What the task requires: Images are not part of the copy; write out the rest of the data exactly as given.

The records:
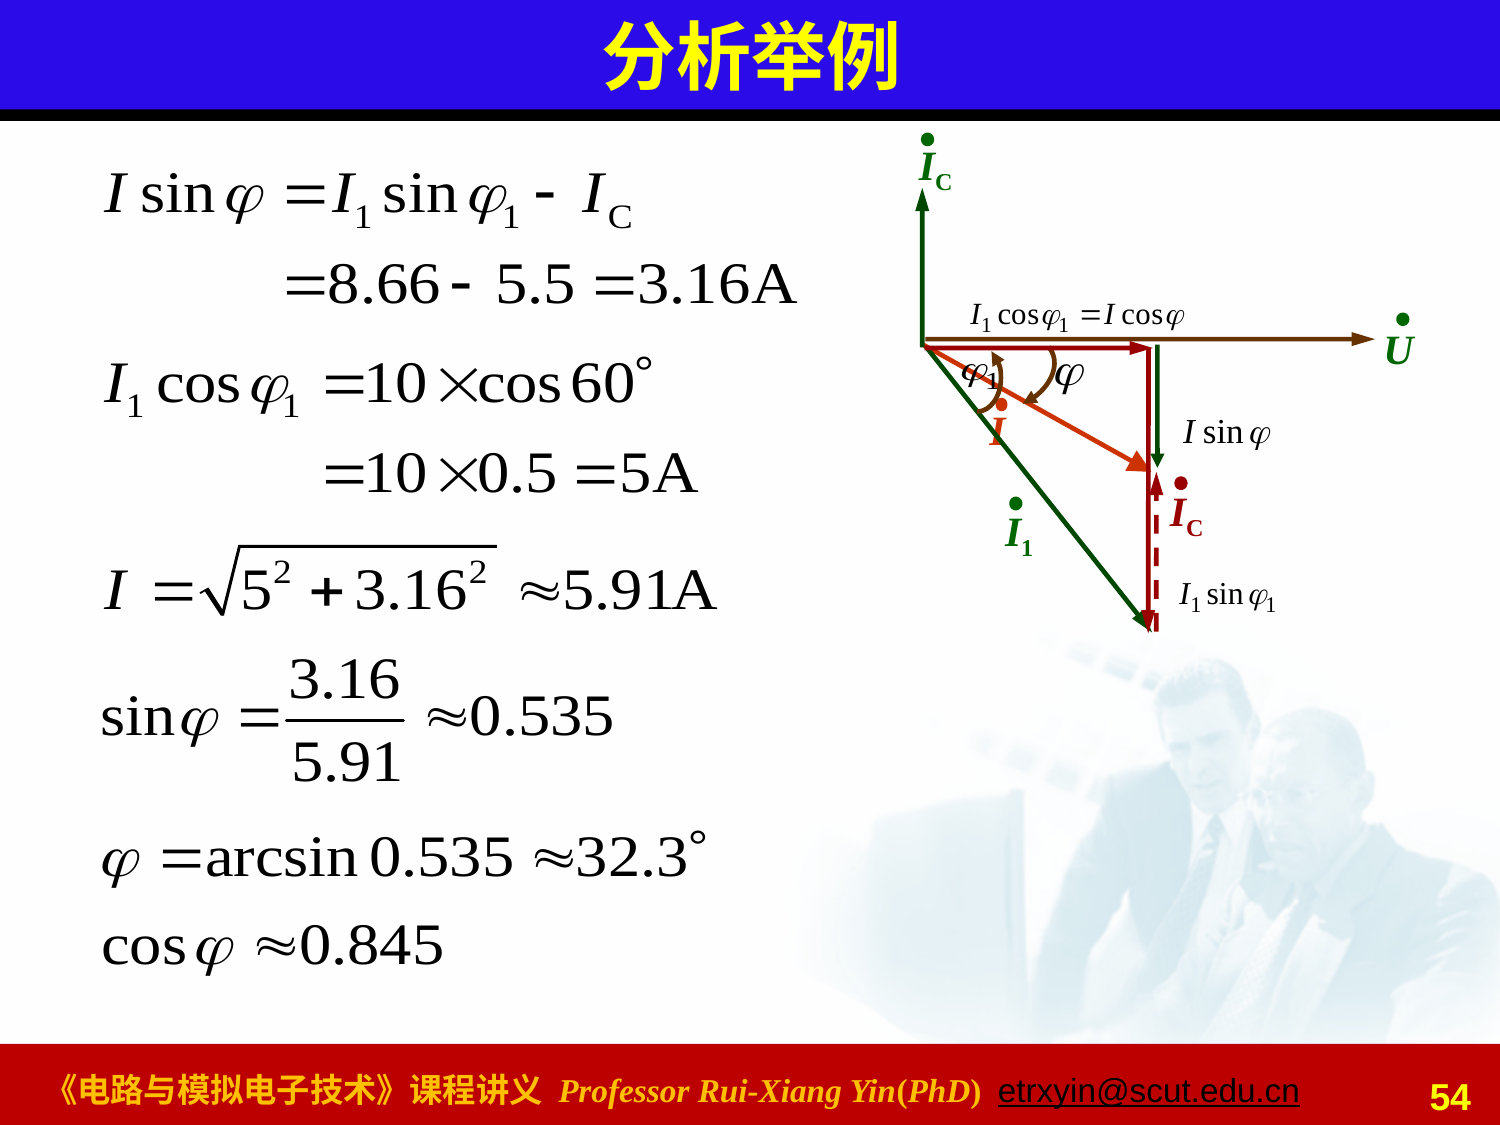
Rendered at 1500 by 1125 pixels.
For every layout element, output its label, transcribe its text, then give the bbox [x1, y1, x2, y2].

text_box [891, 130, 1429, 634]
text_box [92, 822, 724, 990]
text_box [92, 346, 713, 504]
title 分析举例 [0, 0, 1500, 110]
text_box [92, 530, 729, 796]
picture [0, 121, 1500, 1043]
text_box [92, 157, 810, 315]
slide_number 54 [1344, 1065, 1486, 1113]
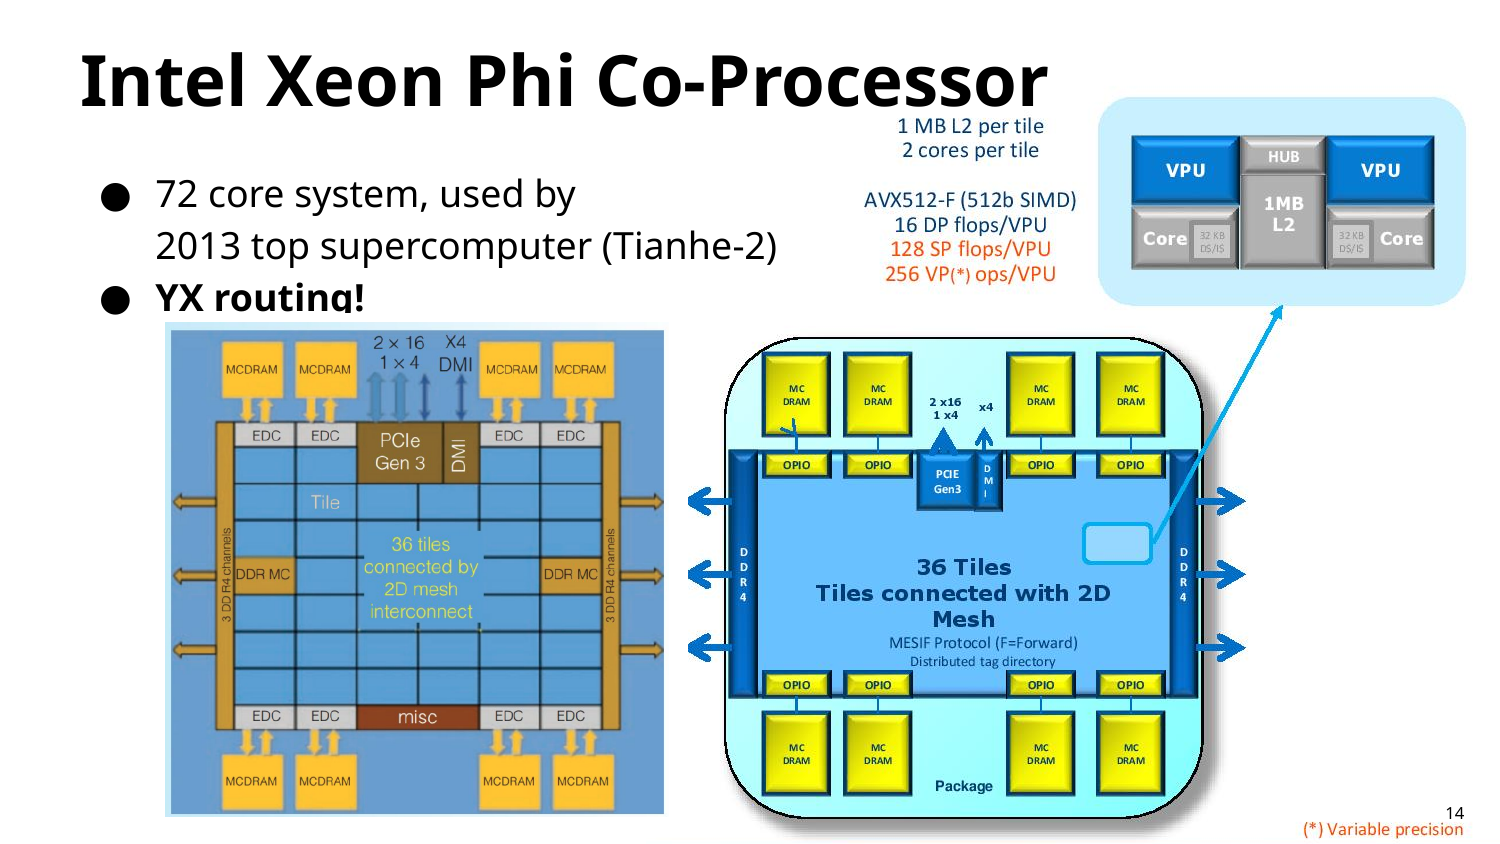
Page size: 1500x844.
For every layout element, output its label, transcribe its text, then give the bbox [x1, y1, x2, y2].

Expected output:
Rendered at 1500 by 1125 pixels.
For every layout element, output its label, transcribe its text, then give the bbox [x1, y1, x2, y2].

text_box [891, 130, 1429, 634]
text_box [92, 822, 724, 990]
text_box [92, 346, 713, 504]
title 分析举例 [0, 0, 1500, 110]
text_box [92, 530, 729, 796]
picture [0, 121, 1500, 1043]
text_box [92, 157, 810, 315]
slide_number 54 [1344, 1065, 1486, 1113]
Page size: 1500x844.
For every layout element, output its label, transcribe its text, then give the bbox [x1, y1, x2, y2].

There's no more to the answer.